Как и все эпохи, наша ищет свое лицо. Оставаясь естественными и искренними, мы совершаем революции, даже к этому не стремясь.
Женщина 1925 года, с надвинутой до глаз шляпкой, в каком-то смысле приближается к силуэтам машин, которые тогда были идолами, царившими и в музыке, и в меблировке. Женщина-робот в наши дни нас пугает. Европа, лицом к лицу с непросвещенным или враждебным миром, осознает себя, свои традиции и культуру. Мода снова становится глубоко западной, и если допускает экзотику, то только отдаленными намеками, уже прошедшими сквозь сито других эпох.

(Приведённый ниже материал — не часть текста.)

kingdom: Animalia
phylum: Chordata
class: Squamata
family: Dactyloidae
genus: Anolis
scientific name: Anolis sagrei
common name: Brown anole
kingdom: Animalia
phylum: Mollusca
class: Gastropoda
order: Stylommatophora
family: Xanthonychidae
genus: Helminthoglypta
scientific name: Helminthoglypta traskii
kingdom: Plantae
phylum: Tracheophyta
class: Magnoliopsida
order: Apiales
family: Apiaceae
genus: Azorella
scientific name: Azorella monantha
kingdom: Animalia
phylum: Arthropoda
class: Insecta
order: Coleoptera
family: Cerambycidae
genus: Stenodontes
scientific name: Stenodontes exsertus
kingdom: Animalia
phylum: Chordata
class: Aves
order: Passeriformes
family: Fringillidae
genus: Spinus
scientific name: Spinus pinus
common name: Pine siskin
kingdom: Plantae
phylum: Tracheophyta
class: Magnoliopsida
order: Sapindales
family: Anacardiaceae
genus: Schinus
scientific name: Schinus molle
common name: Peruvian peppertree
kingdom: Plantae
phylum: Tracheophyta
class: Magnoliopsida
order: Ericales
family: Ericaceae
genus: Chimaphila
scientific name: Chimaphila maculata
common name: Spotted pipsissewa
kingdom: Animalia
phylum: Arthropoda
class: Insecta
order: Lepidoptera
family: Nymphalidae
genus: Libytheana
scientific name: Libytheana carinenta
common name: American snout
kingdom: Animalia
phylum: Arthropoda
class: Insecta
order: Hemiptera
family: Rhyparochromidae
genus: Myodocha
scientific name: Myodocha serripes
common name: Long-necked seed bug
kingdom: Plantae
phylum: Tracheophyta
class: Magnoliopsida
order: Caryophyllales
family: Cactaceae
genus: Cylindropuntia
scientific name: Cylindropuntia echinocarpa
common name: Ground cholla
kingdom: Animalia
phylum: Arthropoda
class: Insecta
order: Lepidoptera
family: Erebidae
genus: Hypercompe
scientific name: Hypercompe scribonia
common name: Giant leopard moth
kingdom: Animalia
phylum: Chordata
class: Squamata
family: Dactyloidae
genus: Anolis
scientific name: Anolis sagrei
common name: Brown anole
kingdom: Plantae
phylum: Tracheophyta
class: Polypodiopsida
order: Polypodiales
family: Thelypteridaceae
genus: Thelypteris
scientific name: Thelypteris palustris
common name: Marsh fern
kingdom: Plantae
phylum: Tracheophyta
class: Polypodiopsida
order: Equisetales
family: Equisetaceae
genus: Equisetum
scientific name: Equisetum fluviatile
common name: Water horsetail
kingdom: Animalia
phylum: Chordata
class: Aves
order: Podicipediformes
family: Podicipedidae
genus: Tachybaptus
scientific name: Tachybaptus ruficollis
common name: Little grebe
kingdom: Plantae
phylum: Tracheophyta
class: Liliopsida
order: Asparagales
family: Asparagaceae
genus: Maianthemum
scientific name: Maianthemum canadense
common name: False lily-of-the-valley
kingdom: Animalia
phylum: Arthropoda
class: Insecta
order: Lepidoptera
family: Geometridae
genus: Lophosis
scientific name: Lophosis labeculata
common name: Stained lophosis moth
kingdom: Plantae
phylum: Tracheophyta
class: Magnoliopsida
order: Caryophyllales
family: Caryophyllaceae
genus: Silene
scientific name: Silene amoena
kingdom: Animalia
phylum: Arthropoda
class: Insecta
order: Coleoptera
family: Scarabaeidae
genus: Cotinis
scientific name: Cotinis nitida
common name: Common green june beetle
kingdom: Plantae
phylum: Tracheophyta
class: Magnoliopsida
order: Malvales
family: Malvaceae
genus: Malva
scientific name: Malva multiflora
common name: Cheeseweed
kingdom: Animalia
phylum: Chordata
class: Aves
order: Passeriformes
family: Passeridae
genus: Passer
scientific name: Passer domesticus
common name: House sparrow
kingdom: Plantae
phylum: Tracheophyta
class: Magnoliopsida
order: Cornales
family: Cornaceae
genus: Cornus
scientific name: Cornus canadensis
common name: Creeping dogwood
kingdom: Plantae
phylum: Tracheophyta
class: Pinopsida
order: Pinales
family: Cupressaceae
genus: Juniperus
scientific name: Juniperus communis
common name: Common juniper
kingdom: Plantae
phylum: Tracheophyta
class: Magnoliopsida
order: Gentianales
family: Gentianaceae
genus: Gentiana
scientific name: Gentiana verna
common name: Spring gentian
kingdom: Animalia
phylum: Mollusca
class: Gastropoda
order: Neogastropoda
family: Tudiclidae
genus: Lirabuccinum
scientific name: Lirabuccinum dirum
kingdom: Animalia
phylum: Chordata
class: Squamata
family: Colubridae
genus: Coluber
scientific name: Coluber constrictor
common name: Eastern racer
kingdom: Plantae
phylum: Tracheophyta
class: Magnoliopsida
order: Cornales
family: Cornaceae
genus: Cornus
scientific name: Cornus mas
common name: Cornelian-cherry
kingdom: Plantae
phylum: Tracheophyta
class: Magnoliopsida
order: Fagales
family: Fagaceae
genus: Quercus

В столь мрачную эпоху, как наша, где роскошь состоит из пушек и четырехмоторных самолетов, наша мода требует защиты пядь за пядью. Я не пытаюсь скрыть, что она идет против кажущегося движения всего мира, но понимаю несколько главных моментов. Считается роскошью все, что выходит за рамки стремления «просто прикрыться, прокормить себя или найти себе приют». Само существование нашей цивилизация является роскошью, и мы ее защищаем.
Кристиан Диор, 1947
«В данный момент больше ничего нельзя сделать». Я хочу опровергнуть эту фразу, приводящую в уныние. Я отказался принимать, что заранее побежден, и считаю, что во все времена, если хочешь создать что-нибудь ценное, работай и создавай. Часто случаются моменты, когда человек, подхваченный ходом своего века, чтобы выразить себя, должен повернуться против него. Я рассматриваю занятие моей профессией как своего рода борьбу против посредственности и развращенности.
Все имеет тенденцию исчезать. Наш долг не уступать этому, подавать пример и несмотря ни на что создавать!